(Excerpts from a dataset)
__________

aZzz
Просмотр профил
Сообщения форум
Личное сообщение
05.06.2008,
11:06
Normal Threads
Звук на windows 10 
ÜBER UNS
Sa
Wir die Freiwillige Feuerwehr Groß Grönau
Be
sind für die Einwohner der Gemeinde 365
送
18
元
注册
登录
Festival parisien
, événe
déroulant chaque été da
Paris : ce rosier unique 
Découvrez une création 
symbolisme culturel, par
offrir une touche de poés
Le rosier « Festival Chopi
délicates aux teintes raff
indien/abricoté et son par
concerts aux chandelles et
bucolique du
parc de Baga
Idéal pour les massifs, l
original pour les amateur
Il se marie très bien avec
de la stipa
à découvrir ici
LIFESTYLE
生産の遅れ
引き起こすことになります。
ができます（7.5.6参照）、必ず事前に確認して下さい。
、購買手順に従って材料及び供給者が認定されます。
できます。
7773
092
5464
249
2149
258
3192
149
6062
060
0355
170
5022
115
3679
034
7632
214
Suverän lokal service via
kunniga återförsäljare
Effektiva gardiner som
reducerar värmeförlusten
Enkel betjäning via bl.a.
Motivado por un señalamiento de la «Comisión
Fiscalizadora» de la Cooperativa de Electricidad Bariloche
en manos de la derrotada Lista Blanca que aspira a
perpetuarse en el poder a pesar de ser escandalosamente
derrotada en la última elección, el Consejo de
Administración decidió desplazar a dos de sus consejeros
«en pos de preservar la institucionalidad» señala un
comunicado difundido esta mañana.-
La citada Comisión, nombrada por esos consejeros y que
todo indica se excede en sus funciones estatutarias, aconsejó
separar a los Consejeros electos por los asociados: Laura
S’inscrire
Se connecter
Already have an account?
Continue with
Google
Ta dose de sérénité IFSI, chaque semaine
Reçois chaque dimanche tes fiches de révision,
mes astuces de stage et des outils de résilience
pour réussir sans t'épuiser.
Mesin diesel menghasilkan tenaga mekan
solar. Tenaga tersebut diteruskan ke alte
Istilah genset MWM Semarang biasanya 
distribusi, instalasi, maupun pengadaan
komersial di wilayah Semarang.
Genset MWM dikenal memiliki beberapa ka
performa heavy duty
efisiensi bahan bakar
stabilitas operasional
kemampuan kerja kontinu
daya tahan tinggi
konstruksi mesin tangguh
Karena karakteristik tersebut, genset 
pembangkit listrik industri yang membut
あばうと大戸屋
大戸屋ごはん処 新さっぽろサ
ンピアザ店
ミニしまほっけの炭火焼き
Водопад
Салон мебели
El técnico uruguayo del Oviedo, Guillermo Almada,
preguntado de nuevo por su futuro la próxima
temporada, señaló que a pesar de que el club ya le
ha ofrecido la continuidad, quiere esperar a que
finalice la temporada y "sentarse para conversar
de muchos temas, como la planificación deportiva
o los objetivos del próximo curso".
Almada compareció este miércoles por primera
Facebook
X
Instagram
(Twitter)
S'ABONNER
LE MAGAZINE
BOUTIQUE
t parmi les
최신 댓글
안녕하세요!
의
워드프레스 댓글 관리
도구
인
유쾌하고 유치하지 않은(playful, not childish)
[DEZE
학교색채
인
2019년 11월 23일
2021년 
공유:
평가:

__________

**Task item:**
Give back the data above word for word.

**Task result:**
aZzz
Просмотр профил
Сообщения форум
Личное сообщение
05.06.2008,
11:06
Normal Threads
Звук на windows 10 
ÜBER UNS
Sa
Wir die Freiwillige Feuerwehr Groß Grönau
Be
sind für die Einwohner der Gemeinde 365
送
18
元
注册
登录
Festival parisien
, événe
déroulant chaque été da
Paris : ce rosier unique 
Découvrez une création 
symbolisme culturel, par
offrir une touche de poés
Le rosier « Festival Chopi
délicates aux teintes raff
indien/abricoté et son par
concerts aux chandelles et
bucolique du
parc de Baga
Idéal pour les massifs, l
original pour les amateur
Il se marie très bien avec
de la stipa
à découvrir ici
LIFESTYLE
生産の遅れ
引き起こすことになります。
ができます（7.5.6参照）、必ず事前に確認して下さい。
、購買手順に従って材料及び供給者が認定されます。
できます。
7773
092
5464
249
2149
258
3192
149
6062
060
0355
170
5022
115
3679
034
7632
214
Suverän lokal service via
kunniga återförsäljare
Effektiva gardiner som
reducerar värmeförlusten
Enkel betjäning via bl.a.
Motivado por un señalamiento de la «Comisión
Fiscalizadora» de la Cooperativa de Electricidad Bariloche
en manos de la derrotada Lista Blanca que aspira a
perpetuarse en el poder a pesar de ser escandalosamente
derrotada en la última elección, el Consejo de
Administración decidió desplazar a dos de sus consejeros
«en pos de preservar la institucionalidad» señala un
comunicado difundido esta mañana.-
La citada Comisión, nombrada por esos consejeros y que
todo indica se excede en sus funciones estatutarias, aconsejó
separar a los Consejeros electos por los asociados: Laura
S’inscrire
Se connecter
Already have an account?
Continue with
Google
Ta dose de sérénité IFSI, chaque semaine
Reçois chaque dimanche tes fiches de révision,
mes astuces de stage et des outils de résilience
pour réussir sans t'épuiser.
Mesin diesel menghasilkan tenaga mekan
solar. Tenaga tersebut diteruskan ke alte
Istilah genset MWM Semarang biasanya 
distribusi, instalasi, maupun pengadaan
komersial di wilayah Semarang.
Genset MWM dikenal memiliki beberapa ka
performa heavy duty
efisiensi bahan bakar
stabilitas operasional
kemampuan kerja kontinu
daya tahan tinggi
konstruksi mesin tangguh
Karena karakteristik tersebut, genset 
pembangkit listrik industri yang membut
あばうと大戸屋
大戸屋ごはん処 新さっぽろサ
ンピアザ店
ミニしまほっけの炭火焼き
Водопад
Салон мебели
El técnico uruguayo del Oviedo, Guillermo Almada,
preguntado de nuevo por su futuro la próxima
temporada, señaló que a pesar de que el club ya le
ha ofrecido la continuidad, quiere esperar a que
finalice la temporada y "sentarse para conversar
de muchos temas, como la planificación deportiva
o los objetivos del próximo curso".
Almada compareció este miércoles por primera
Facebook
X
Instagram
(Twitter)
S'ABONNER
LE MAGAZINE
BOUTIQUE
t parmi les
최신 댓글
안녕하세요!
의
워드프레스 댓글 관리
도구
인
유쾌하고 유치하지 않은(playful, not childish)
[DEZE
학교색채
인
2019년 11월 23일
2021년 
공유:
평가:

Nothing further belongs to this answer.